__TASK DATA__:
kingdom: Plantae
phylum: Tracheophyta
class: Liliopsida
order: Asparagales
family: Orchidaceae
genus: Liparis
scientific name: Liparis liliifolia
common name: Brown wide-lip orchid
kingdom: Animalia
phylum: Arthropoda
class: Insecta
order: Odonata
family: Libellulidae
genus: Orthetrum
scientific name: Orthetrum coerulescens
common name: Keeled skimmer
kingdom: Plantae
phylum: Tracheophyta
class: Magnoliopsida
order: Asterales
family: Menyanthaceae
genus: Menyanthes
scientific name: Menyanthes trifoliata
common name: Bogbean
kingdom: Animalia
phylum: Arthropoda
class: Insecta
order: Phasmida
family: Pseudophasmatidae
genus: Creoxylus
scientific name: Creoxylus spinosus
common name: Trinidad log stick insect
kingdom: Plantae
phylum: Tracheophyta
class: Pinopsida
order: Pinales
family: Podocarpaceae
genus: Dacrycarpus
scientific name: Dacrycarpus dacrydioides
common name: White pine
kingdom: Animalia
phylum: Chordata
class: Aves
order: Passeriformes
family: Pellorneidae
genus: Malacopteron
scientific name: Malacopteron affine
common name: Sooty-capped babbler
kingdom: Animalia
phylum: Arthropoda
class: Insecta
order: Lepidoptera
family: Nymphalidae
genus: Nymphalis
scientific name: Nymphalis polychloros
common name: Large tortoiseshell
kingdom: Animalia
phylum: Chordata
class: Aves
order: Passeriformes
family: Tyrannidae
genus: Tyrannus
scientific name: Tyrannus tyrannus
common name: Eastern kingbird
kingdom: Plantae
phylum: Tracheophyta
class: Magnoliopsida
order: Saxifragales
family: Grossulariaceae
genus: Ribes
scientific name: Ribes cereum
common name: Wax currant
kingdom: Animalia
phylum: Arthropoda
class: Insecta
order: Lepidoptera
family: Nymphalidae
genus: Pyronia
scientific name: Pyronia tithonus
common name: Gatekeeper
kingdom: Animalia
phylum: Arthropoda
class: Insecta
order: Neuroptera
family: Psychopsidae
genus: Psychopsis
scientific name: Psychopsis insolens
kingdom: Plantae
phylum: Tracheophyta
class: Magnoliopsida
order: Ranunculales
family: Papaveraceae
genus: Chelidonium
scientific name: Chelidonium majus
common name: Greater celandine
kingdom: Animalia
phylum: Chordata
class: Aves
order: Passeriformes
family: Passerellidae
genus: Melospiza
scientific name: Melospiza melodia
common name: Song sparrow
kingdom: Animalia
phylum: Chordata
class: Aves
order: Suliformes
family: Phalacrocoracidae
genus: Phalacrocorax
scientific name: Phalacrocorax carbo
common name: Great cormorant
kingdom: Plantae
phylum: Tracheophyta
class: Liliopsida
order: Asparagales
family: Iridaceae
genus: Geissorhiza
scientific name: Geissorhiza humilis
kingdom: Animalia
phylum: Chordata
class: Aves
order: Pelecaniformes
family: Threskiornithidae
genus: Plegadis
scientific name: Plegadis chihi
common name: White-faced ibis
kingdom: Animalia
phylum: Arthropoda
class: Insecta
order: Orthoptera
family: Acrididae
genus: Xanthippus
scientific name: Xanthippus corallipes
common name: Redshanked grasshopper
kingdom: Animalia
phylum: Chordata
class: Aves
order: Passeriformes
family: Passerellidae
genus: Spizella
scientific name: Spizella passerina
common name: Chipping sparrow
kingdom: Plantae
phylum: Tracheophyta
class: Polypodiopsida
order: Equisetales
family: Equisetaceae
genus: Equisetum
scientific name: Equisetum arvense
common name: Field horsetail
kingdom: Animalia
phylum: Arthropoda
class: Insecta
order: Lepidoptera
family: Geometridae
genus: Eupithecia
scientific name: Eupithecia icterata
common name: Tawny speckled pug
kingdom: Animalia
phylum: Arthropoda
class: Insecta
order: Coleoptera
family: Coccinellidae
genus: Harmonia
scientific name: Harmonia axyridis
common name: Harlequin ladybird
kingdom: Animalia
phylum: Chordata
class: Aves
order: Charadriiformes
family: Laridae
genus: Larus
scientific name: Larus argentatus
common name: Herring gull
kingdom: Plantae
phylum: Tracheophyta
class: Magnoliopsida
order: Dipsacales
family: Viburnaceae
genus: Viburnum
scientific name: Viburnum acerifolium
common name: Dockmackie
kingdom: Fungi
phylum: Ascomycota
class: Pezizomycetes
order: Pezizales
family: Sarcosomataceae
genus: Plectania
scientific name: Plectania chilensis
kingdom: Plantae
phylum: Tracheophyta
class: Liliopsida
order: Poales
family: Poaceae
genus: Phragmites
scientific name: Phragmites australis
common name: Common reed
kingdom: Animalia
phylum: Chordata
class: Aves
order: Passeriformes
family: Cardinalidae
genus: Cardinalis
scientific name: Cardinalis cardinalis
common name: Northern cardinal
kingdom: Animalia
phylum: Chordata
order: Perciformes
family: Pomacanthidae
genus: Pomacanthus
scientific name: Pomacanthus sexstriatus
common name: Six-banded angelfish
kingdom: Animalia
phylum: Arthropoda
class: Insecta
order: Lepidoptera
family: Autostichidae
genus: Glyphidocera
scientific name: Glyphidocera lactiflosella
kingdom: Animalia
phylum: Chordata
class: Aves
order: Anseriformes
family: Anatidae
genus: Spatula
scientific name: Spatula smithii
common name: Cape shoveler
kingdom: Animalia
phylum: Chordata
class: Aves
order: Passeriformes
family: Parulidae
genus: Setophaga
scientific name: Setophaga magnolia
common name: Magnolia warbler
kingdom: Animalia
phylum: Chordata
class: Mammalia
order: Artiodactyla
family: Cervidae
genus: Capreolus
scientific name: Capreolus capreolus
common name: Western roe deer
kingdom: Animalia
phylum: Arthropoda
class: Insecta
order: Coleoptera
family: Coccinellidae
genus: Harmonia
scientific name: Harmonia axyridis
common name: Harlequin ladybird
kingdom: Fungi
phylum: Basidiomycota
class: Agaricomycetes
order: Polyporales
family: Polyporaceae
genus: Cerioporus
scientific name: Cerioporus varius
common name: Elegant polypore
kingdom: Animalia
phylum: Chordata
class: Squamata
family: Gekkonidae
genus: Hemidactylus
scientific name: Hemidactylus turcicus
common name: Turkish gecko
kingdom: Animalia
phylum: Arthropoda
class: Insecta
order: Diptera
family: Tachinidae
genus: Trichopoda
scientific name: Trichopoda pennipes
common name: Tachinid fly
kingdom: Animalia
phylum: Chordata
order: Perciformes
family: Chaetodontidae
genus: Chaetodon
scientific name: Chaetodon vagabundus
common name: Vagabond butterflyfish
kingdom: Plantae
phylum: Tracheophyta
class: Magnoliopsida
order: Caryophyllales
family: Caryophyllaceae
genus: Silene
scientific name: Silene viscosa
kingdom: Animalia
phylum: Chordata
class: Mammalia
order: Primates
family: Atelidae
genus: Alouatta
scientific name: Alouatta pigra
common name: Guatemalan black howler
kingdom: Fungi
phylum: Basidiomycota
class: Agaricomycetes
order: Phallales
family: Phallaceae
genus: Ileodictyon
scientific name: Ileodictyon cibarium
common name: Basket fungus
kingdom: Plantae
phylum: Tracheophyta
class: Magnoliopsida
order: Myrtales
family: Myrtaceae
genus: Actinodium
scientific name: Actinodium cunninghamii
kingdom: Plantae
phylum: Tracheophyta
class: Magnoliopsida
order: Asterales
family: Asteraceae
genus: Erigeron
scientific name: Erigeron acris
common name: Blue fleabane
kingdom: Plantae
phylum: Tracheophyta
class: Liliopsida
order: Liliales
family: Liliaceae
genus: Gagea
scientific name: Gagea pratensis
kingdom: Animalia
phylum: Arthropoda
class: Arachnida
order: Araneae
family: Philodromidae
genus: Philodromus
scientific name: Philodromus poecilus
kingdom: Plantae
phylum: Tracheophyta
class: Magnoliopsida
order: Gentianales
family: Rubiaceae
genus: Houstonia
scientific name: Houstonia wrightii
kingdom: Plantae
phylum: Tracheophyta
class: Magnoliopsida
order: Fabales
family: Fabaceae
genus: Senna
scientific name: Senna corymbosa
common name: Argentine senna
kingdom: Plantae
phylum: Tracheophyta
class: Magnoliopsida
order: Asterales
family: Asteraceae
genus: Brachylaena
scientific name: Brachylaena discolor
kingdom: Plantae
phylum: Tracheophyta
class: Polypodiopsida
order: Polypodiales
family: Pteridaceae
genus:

__TASK DIRECTIONS__: Reproduce the entries above word for word, beginning with their first line and stopping after the line that contains "scientific name: Orthetrum coerulescens".

__RIGHT ANSWER__:
kingdom: Plantae
phylum: Tracheophyta
class: Liliopsida
order: Asparagales
family: Orchidaceae
genus: Liparis
scientific name: Liparis liliifolia
common name: Brown wide-lip orchid
kingdom: Animalia
phylum: Arthropoda
class: Insecta
order: Odonata
family: Libellulidae
genus: Orthetrum
scientific name: Orthetrum coerulescens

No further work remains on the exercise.